There is however, a need to refute silly arguments, even if they don't matter.
All this talk about Patty's fluid, graceful, inhuman, gliding motion, and now she tripped, or barfed, maybe while looking back again at Roger.
It's beyond gold now, it's platinum comedy.
Implying that a graceful person can’t trip or barf is irrational—in fact, a strawman. (There are probably YouTube videos of graceful athletes, and even cats, tripping and/or barfing.)
But wait! Patty stood still when she looked at Roger, according to Roger in the February 1968 version. Roger was filming her, and then she stopped and looked back at him. The clicking of the camera supposedly made her stop, right? This was early during the filming.
I don’t think it was that early in the filming, depending on what we mean by early. Patterson said that when she gave him a mean look, like an umpire saying approximately “one more word from you and you’re out of the game,” he stopped chasing her and fell to his knees, which is the beginning of the second phase of the the film, the relatively stable portion, with the log in front of him. So it occurred after frame 231 (233 by Munns’s count), which is about 2/9 of the way through the footage, which isn’t as early as the bending footage, at very roughly frame 180.

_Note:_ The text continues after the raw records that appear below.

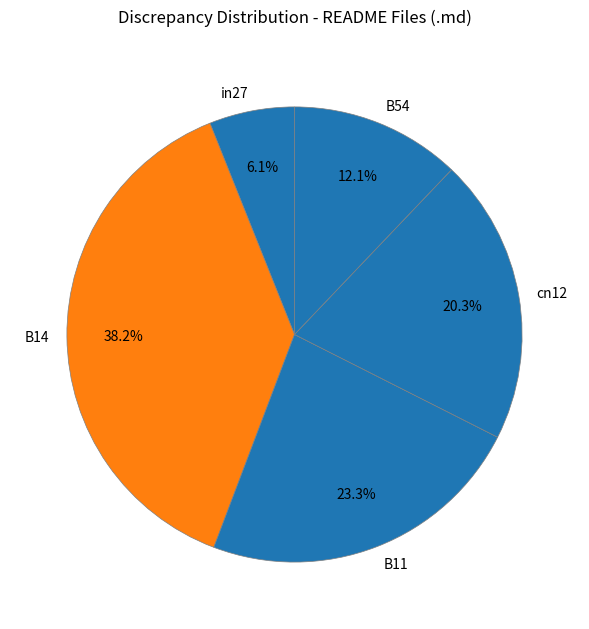

What portion of the pie excludes B14?

61.8%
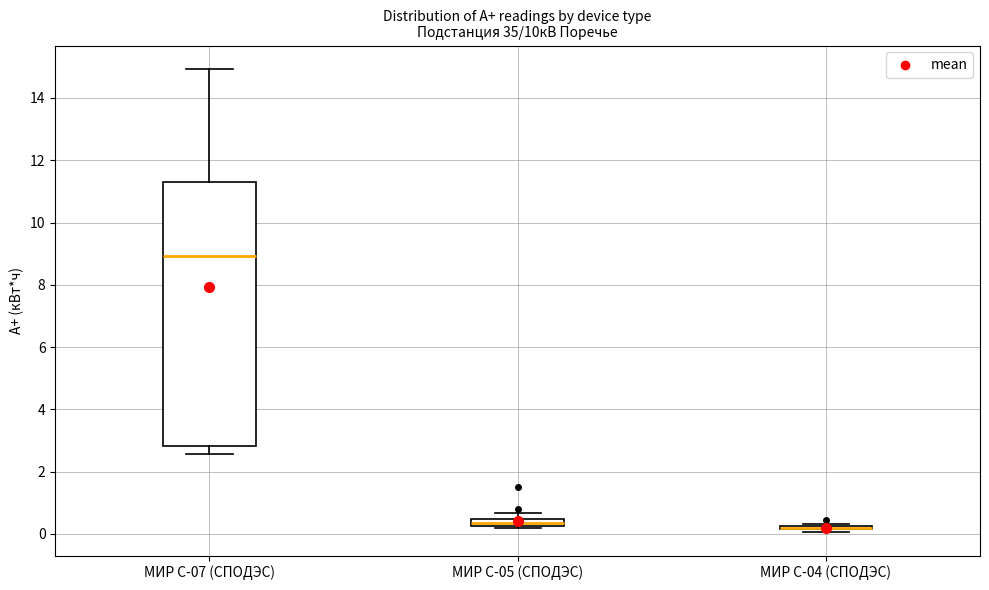

Comparing the boxes themselves (not the whiskers), which one is the tallest?

МИР С-07 (СПОДЭС)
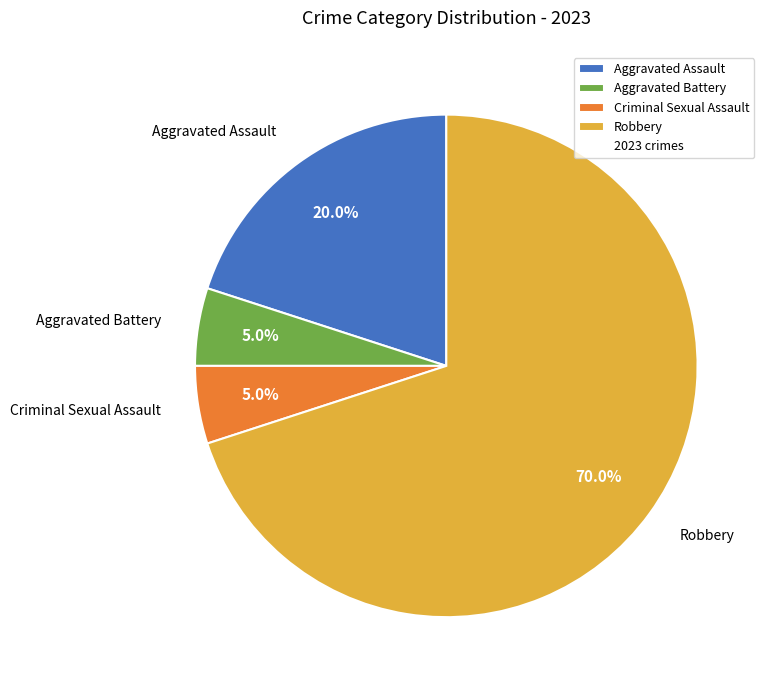

The Aggravated Battery slice represents 17% of the pie. True or false?

False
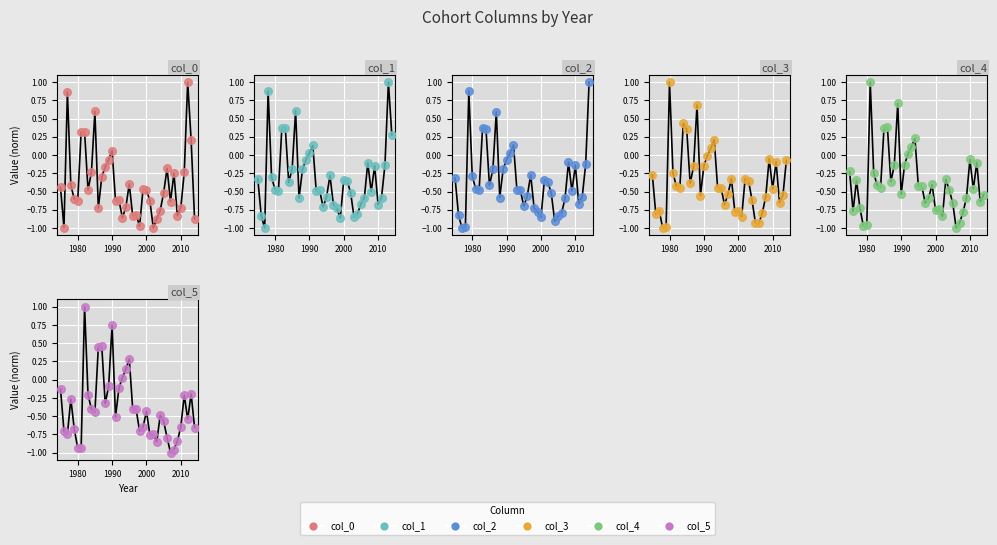

What are all the series names shown in the legend?

col_0, col_1, col_2, col_3, col_4, col_5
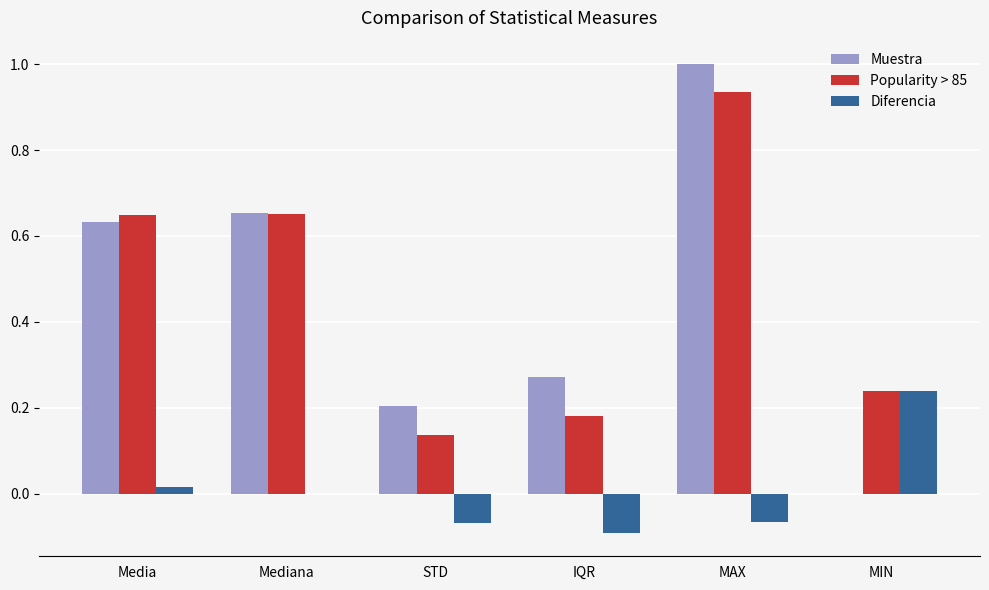

What is the spread (max minus min) of values at MAX?

1.1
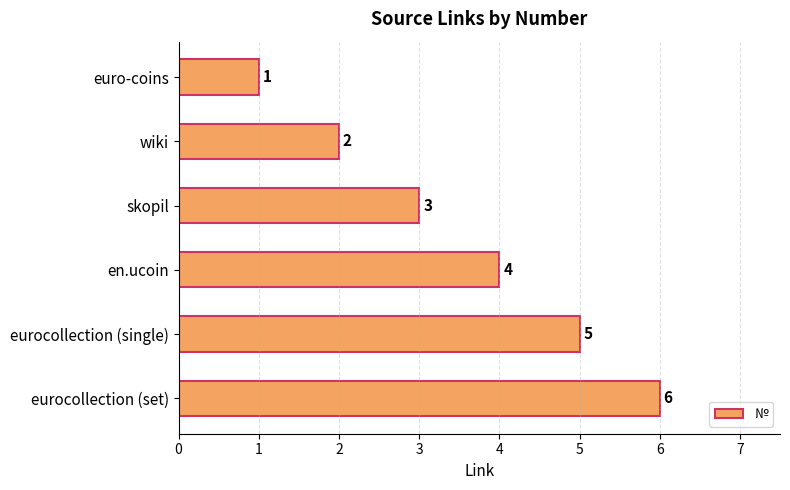

What is the minimum value shown in the chart?

1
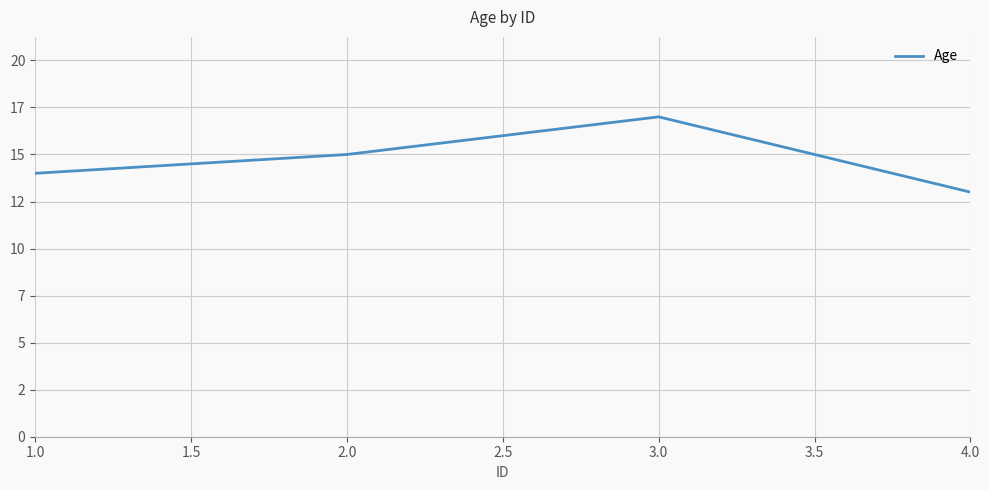

Does the chart have visible grid lines?

Yes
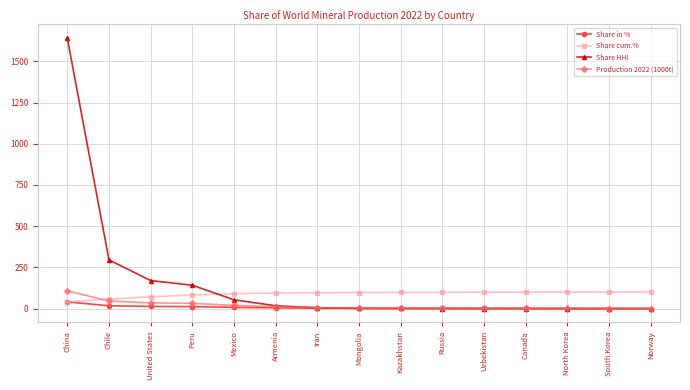

The value of Share HHI at Canada is 0.2. True or false?

True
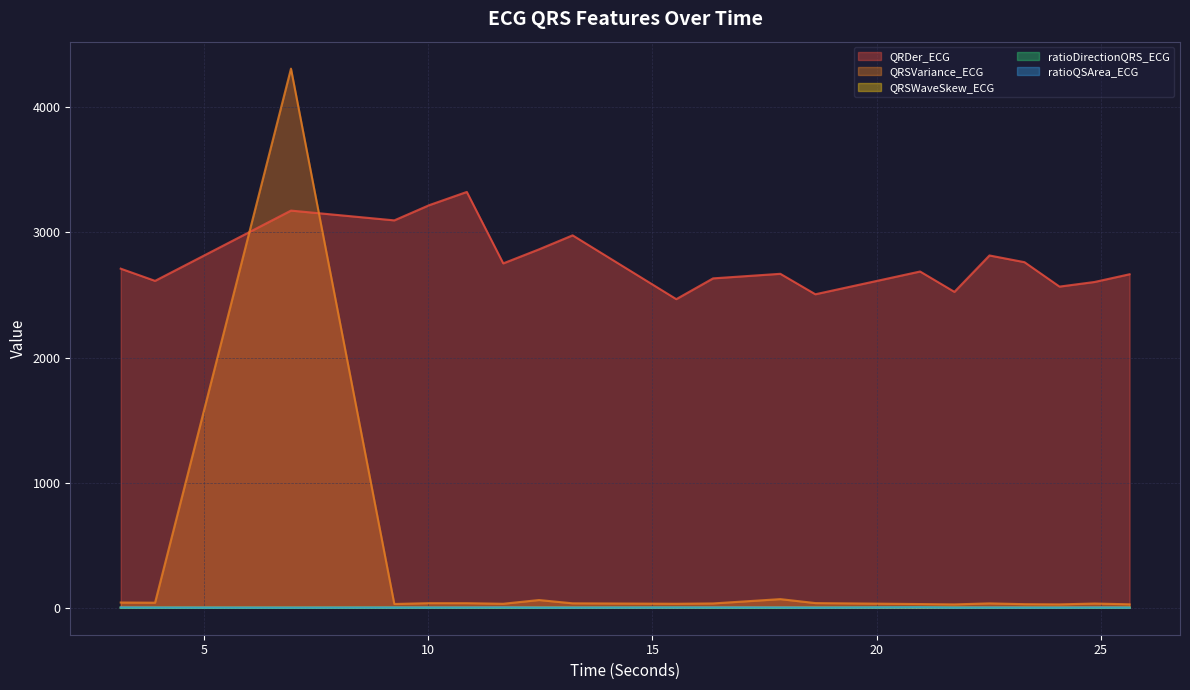

What is the average value of the QRDer_ECG series?

2781.9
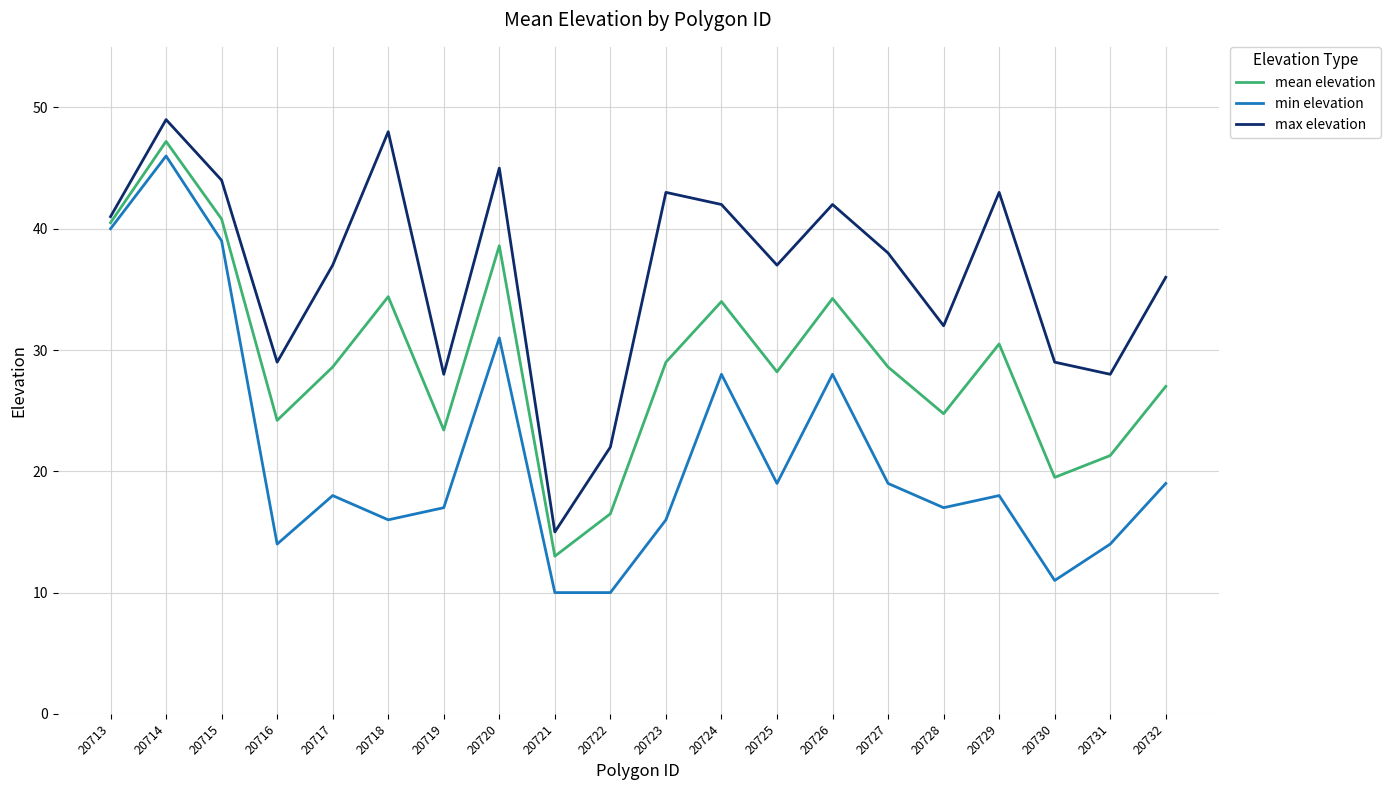

Where is the first local minimum for max elevation?

20716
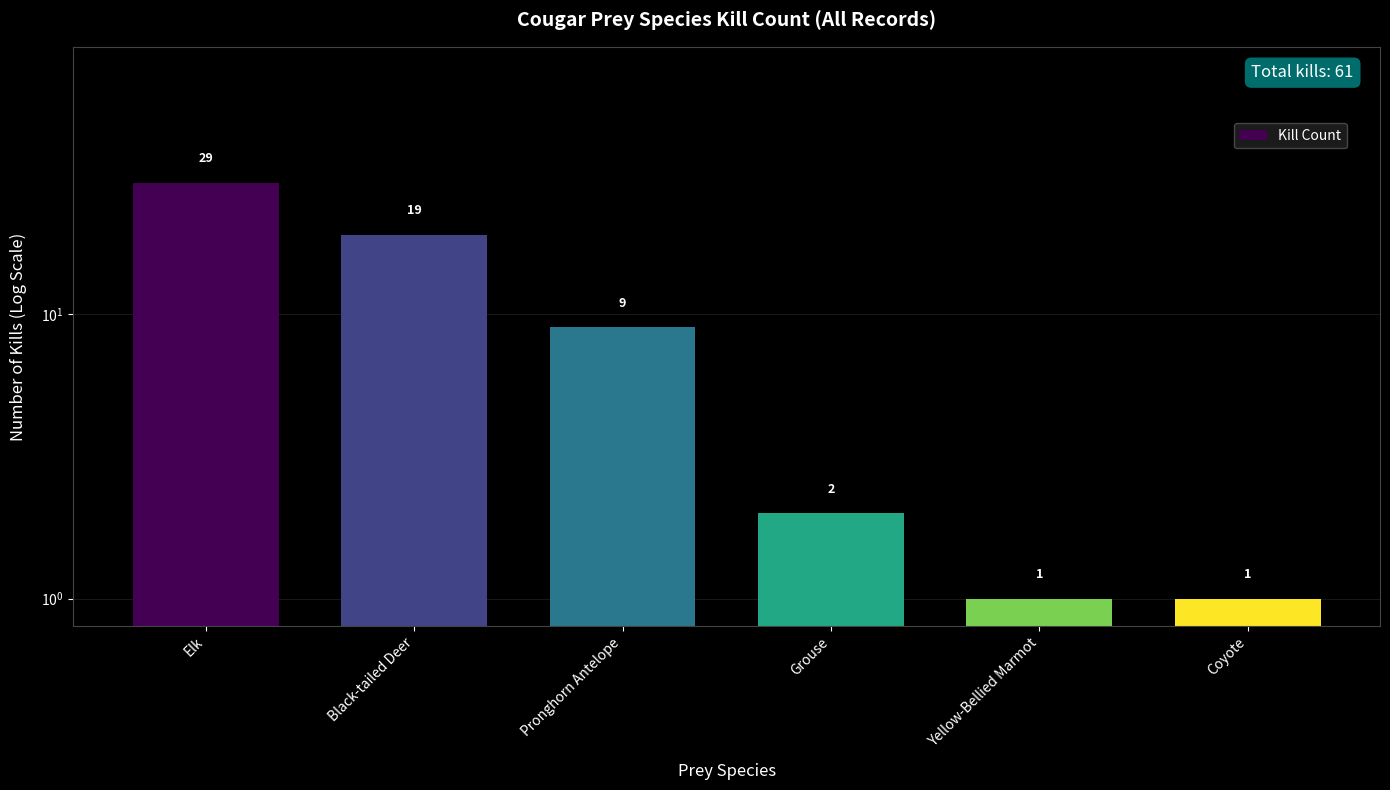

Which has a higher value, Coyote or Elk?

Elk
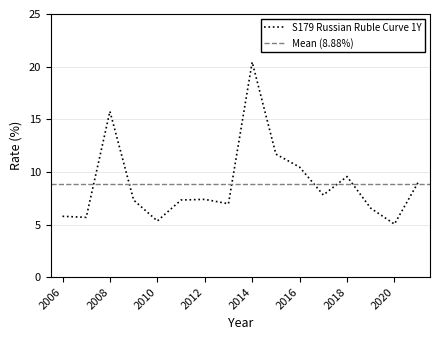

What is the ratio of the value at 2018 to the value at 2006?

1.7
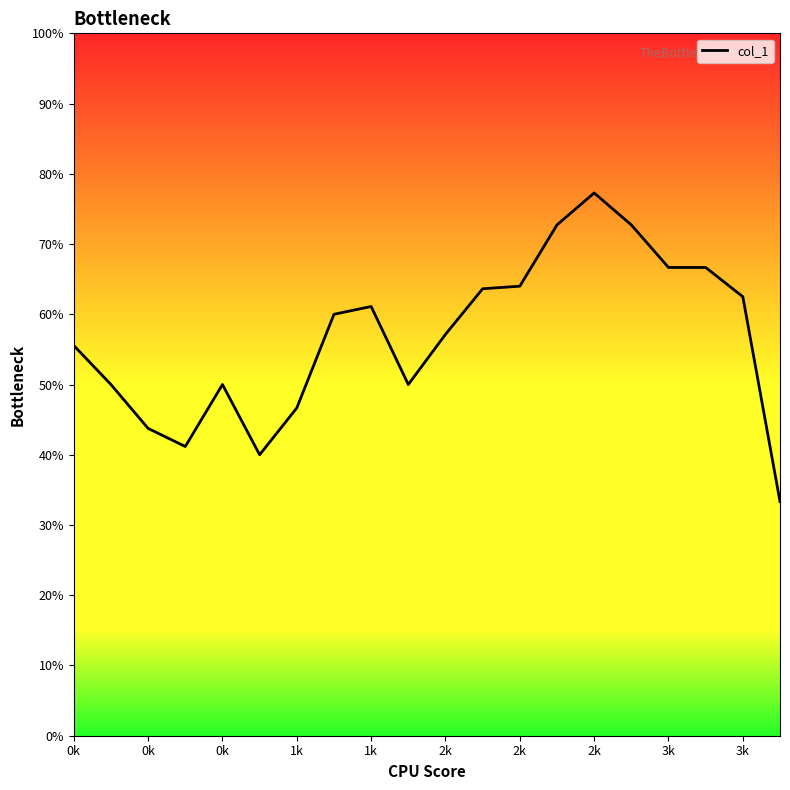

Which category has the lowest value across all series?

19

Patterson took his finger off the trigger twice between those two frames, per Munns, although the first time was very briefly, so the missing lookback could have occurred during the second period, or when his camera was flailing about as he chased her.
"She was just swinging along as the first part of my film shows but, all of a sudden, she just stopped dead and looked around at me. She wasn't scared a bit. Fact is, I don't think she was scared of me, and the only thing I can think of is that the clicking of my camera was new to her." RP, Argosy 2/68.
But the clicking might not have been ongoing at the point she first looked back. She might have been curious why the clicking
stopped.
Maybe the sudden stop made her stumble?
No, more likely it was looking back at Patterson that made her lose track of the ground ahead of her.
(Where is that clip where Patty stops and looks back, he asked again, without hope.)
I think it could have been in the blurred footage while flailing, or the trigger-off footage. Or maybe the bending footage is what Patterson meant, although he continued his pursuit for longer than he said. It wouldn’t be the first time he sexed-up his story (presumably for the Hollywood version he hoped would follow).
(Re sexing up: I interviewed John Ballard (TMoB, pp. 227–38) in 2012. He told me he met Patterson, a near-neighbor and close friend, on Sunday, October 22. He asked Patterson why he was limping, and Patterson said that his horse had bolted while he had one foot in a stirrup while dismounting, and his foot had been jerked forward for while, with him attached, before it worked loose. In other words, he knowingly sexed up his tale for the public with his horse-falling-on-him baloney, again presumably with Hollywood in mind. You heard it first here, folks.)
(BTW, since Gimlin disclaimed the falling-horse fantasy, that counts, if anyone is keeping score, as evidence against a hoax in which Patterson and Gimlin were collaborators.)
PS: Hmmm, in light of Patterson’s sexing up elsewhere, I wonder if his threatening-first-lookback version in close-conjunction with his falling to his knees was also embroidery for Hollywood.
I believe that Gimlin said Patty looked back twice, but he could have been referring to the lookback in the the first stumble frames. If so, my pointing out Patty’s in-profile head and eye-in-view counts as a “find,”—if no-one else has found it first. (It’s probable that someone else has.)